:: Your assignment ::
Your output should be the line with "The Caracal (Felis caracal) The" plus all following lines to the end of the records, exactly as written and nothing more.

-- -- --

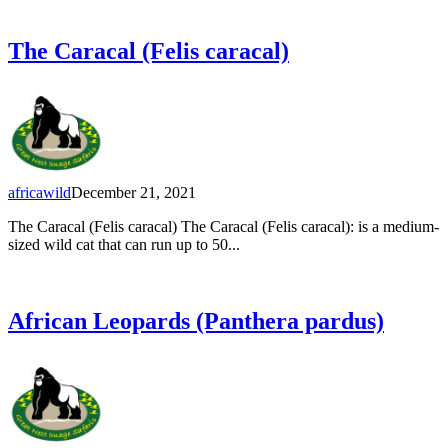
The Caracal (Felis caracal)
africawild
December 21, 2021
The Caracal (Felis caracal) The Caracal (Felis caracal): is a medium-
sized wild cat that can run up to 50...
African Leopards (Panthera pardus)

-- -- --

:: Written solution ::
The Caracal (Felis caracal) The Caracal (Felis caracal): is a medium-
sized wild cat that can run up to 50...
African Leopards (Panthera pardus)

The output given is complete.